» **Records from a data collection**
== == ==
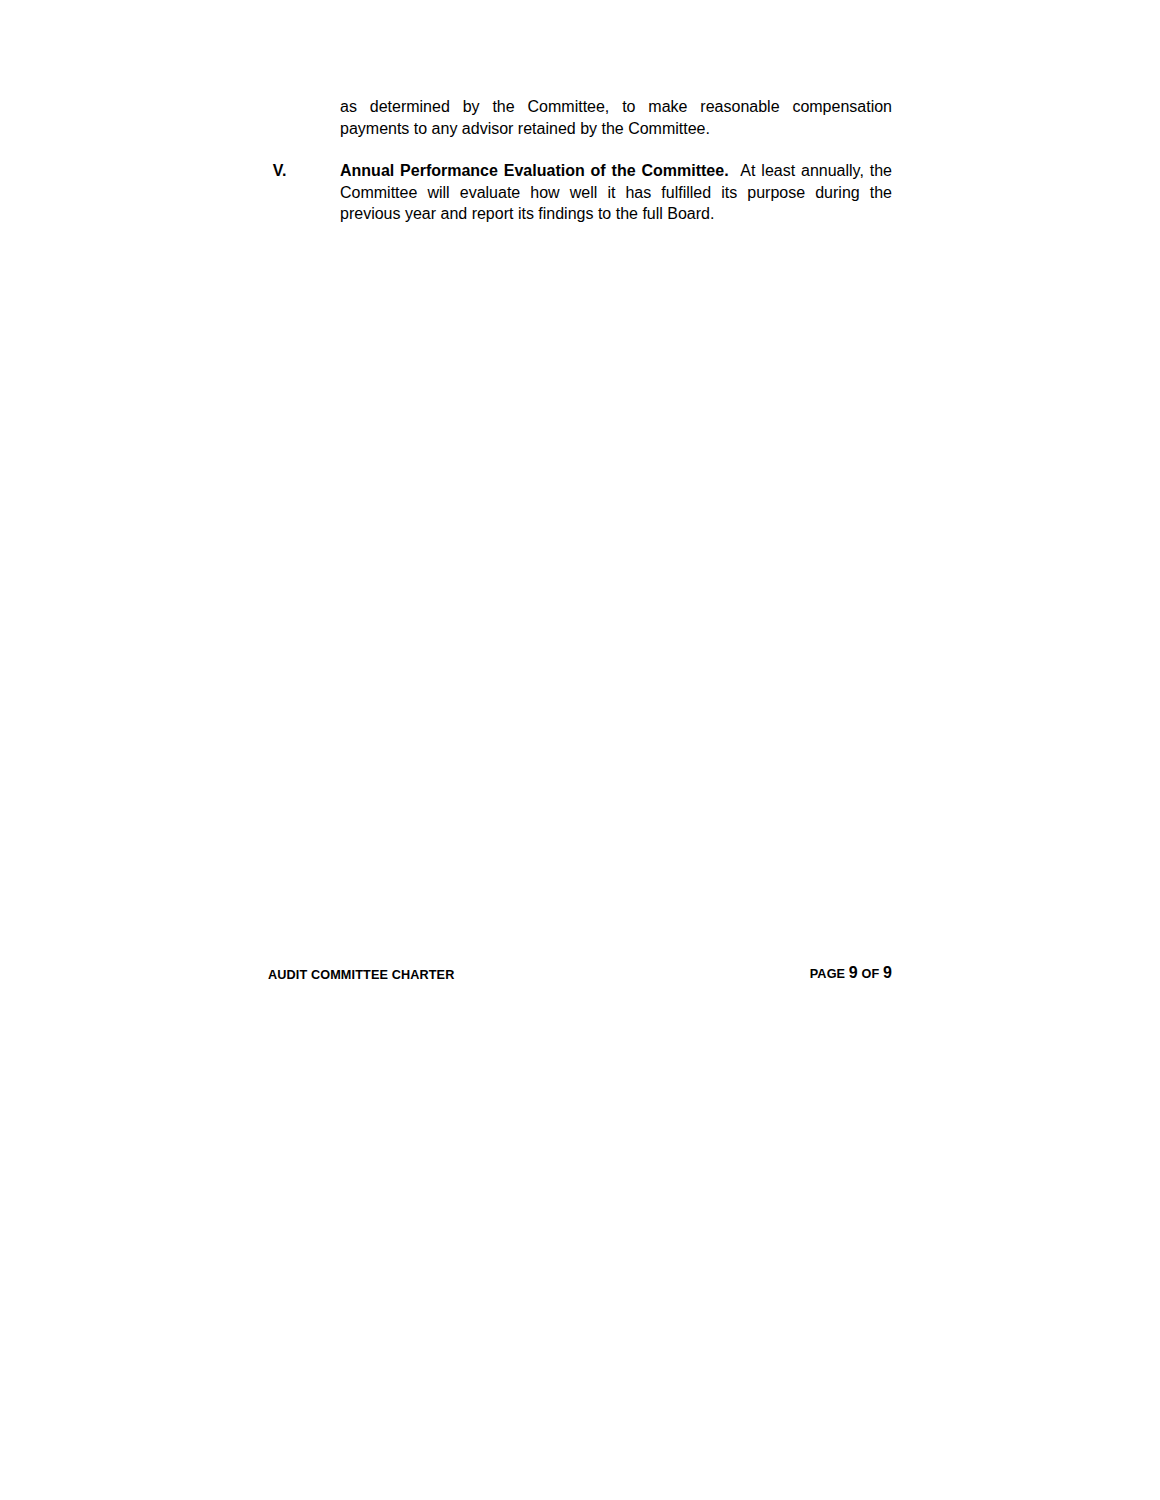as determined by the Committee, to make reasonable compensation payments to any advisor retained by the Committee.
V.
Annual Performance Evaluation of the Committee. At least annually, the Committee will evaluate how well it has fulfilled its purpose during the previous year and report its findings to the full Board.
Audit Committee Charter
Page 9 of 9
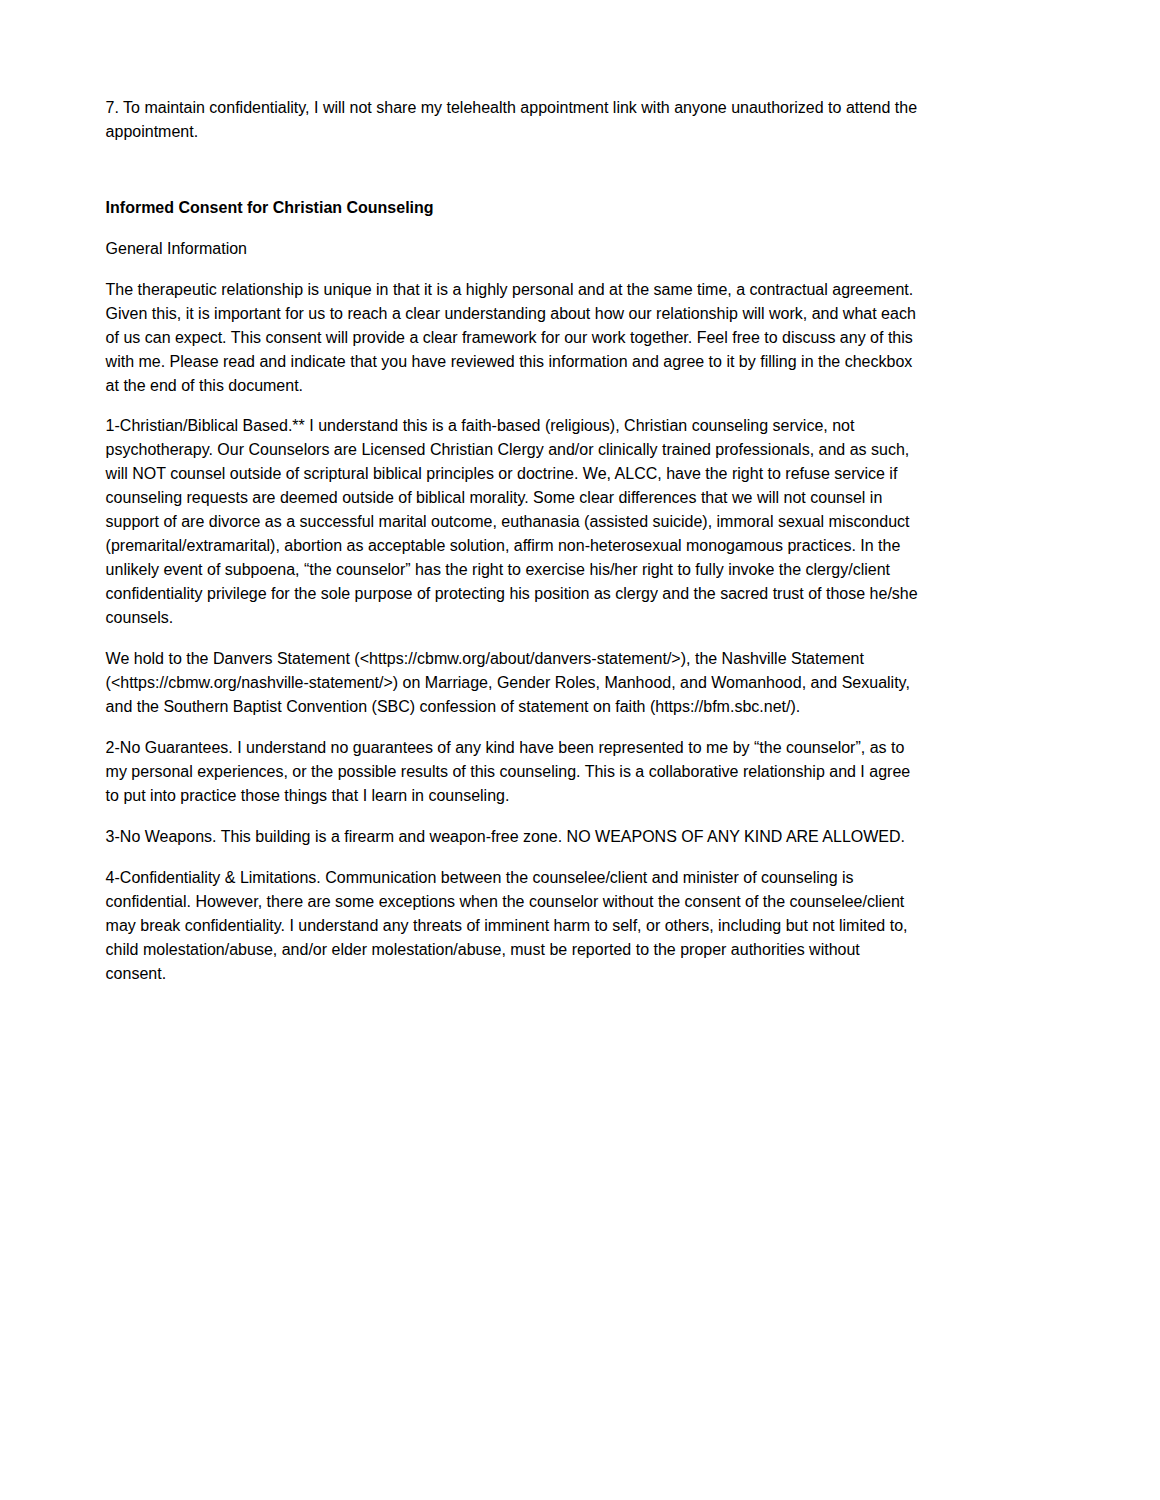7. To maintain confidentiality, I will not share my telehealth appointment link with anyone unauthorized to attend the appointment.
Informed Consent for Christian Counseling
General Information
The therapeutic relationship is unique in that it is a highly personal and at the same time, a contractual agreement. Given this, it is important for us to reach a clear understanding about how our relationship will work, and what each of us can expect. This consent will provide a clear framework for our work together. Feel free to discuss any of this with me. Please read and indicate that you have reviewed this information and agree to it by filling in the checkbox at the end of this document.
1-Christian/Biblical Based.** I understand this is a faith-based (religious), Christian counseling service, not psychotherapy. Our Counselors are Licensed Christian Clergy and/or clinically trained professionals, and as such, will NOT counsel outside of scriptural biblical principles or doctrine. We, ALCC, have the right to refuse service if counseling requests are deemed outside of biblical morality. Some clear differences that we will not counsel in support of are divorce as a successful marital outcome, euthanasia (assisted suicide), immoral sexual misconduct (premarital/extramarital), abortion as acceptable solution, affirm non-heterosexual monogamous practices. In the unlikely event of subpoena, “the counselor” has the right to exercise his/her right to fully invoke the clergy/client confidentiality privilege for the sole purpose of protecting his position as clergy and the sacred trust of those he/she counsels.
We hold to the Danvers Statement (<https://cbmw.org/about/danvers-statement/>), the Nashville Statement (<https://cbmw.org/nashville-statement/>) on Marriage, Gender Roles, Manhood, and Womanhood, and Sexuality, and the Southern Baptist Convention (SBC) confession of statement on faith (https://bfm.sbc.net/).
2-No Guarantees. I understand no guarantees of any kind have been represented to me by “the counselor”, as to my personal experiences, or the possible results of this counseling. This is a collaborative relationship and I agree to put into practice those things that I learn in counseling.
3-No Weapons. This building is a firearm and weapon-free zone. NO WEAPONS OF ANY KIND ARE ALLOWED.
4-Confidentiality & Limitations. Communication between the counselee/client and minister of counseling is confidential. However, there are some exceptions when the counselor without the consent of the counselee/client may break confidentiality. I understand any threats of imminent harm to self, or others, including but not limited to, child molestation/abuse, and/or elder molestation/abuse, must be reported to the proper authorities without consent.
== == ==
» **About this task**
Look through the entries. Copy out each line with "Christian" in it.

» **Exercise answer**
Informed Consent for Christian Counseling
1-Christian/Biblical Based.** I understand this is a faith-based (religious), Christian counseling service, not psychotherapy. Our Counselors are Licensed Christian Clergy and/or clinically trained professionals, and as such, will NOT counsel outside of scriptural biblical principles or doctrine. We, ALCC, have the right to refuse service if counseling requests are deemed outside of biblical morality. Some clear differences that we will not counsel in support of are divorce as a successful marital outcome, euthanasia (assisted suicide), immoral sexual misconduct (premarital/extramarital), abortion as acceptable solution, affirm non-heterosexual monogamous practices. In the unlikely event of subpoena, “the counselor” has the right to exercise his/her right to fully invoke the clergy/client confidentiality privilege for the sole purpose of protecting his position as clergy and the sacred trust of those he/she counsels.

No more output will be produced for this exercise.